Weil die Kita Feuerwache am Lichtenrader Damm aus Personalmangel am Montag nicht geöffnet werden konnte, stand Jugendstadträtin Angelika Schöttler (SPD) auf der Bezirksverordneten-Versammlung in der Kritik. CDU, Grüne und FDP wollten von ihr wissen, warum sie nicht rechtzeitig gehandelt hat, um den Notstand abzuwenden.
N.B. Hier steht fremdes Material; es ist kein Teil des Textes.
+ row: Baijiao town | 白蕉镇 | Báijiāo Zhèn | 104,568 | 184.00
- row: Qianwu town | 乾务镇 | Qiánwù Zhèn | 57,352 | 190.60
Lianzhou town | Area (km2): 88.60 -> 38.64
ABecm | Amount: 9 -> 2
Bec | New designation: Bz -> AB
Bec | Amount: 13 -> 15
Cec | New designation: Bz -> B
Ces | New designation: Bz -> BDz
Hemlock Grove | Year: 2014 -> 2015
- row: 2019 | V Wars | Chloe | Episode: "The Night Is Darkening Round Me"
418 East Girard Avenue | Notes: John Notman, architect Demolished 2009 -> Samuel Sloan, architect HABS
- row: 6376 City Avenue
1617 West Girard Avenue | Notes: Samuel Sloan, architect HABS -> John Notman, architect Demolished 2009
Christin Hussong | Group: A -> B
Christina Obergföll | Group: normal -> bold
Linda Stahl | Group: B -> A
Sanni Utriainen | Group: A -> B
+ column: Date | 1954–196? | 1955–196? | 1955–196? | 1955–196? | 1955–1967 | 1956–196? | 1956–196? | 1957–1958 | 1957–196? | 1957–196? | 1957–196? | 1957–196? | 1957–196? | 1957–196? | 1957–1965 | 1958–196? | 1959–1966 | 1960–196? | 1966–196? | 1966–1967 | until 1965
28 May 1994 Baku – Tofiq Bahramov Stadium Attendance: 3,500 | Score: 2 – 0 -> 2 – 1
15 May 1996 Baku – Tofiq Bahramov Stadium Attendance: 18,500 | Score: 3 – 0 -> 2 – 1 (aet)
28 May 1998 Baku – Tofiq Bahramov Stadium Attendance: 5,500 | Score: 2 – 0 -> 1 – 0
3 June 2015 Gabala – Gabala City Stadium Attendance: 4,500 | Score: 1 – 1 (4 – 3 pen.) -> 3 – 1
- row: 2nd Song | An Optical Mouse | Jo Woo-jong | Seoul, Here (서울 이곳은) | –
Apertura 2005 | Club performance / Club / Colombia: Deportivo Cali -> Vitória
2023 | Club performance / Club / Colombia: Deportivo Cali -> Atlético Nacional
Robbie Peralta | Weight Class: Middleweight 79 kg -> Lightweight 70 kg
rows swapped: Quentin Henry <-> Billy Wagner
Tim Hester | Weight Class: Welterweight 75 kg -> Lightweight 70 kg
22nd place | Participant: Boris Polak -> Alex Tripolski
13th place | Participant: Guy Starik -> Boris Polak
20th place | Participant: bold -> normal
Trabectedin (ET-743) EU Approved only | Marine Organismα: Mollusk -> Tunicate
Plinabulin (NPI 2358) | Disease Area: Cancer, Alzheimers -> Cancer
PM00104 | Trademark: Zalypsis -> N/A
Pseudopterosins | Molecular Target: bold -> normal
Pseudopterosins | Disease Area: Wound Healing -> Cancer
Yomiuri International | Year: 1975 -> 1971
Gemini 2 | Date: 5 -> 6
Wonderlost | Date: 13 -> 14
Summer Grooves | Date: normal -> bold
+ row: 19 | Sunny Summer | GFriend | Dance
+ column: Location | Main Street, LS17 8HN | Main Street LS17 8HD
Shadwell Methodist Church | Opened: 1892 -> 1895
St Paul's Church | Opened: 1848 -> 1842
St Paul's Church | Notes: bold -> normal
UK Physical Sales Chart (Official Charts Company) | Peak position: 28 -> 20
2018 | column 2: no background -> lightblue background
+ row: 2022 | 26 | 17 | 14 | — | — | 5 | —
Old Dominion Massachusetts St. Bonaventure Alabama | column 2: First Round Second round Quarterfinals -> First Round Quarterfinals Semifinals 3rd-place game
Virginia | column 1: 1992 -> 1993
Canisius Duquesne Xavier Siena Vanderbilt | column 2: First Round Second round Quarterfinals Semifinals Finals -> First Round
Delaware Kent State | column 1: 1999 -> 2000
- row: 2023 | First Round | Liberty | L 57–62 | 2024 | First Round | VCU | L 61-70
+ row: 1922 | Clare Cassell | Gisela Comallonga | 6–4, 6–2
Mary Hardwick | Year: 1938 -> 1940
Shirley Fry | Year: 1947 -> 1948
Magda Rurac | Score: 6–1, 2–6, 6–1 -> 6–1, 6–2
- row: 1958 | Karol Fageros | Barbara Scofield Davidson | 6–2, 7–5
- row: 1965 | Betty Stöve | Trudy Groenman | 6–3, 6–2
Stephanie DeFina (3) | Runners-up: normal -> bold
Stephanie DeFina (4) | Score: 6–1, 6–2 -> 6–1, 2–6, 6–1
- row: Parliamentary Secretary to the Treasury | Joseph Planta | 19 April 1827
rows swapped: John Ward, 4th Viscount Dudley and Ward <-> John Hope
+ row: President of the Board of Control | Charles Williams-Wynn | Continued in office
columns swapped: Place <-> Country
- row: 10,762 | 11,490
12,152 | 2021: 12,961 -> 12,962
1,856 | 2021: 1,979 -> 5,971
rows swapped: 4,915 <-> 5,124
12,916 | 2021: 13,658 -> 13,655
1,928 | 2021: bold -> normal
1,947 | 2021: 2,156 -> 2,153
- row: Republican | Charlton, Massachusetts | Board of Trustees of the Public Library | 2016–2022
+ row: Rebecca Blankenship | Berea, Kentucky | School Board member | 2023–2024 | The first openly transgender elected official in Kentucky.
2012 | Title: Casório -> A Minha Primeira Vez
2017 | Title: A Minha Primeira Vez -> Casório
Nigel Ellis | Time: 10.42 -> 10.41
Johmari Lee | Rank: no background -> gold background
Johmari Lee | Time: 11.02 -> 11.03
Schöttler verwies darauf, dass der akute Personalmangel erst am 2. Februar aufgetreten sei. Mehrere Erzieherinnen seien krankheitsbedingt ausgefallen, zwei Zeitverträge überraschend nicht verlängert worden. "Da wir nur aus dem Überhang Stellen besetzen dürfen und das Prozedere so langwierig ist, kam es zu der Situation", begründete sie. Inzwischen würden wieder alle 68 Kinder betreut. Das bestätigt Kita-Leiterin Renate Wernicke: "Wir haben zwei Halbtagskräfte aus benachbarten Kitas, die uns diese Woche aushelfen, drei weitere bleiben so lange, bis sich die Lage normalisiert hat." Und die Zeitverträge würden nun doch verlängert.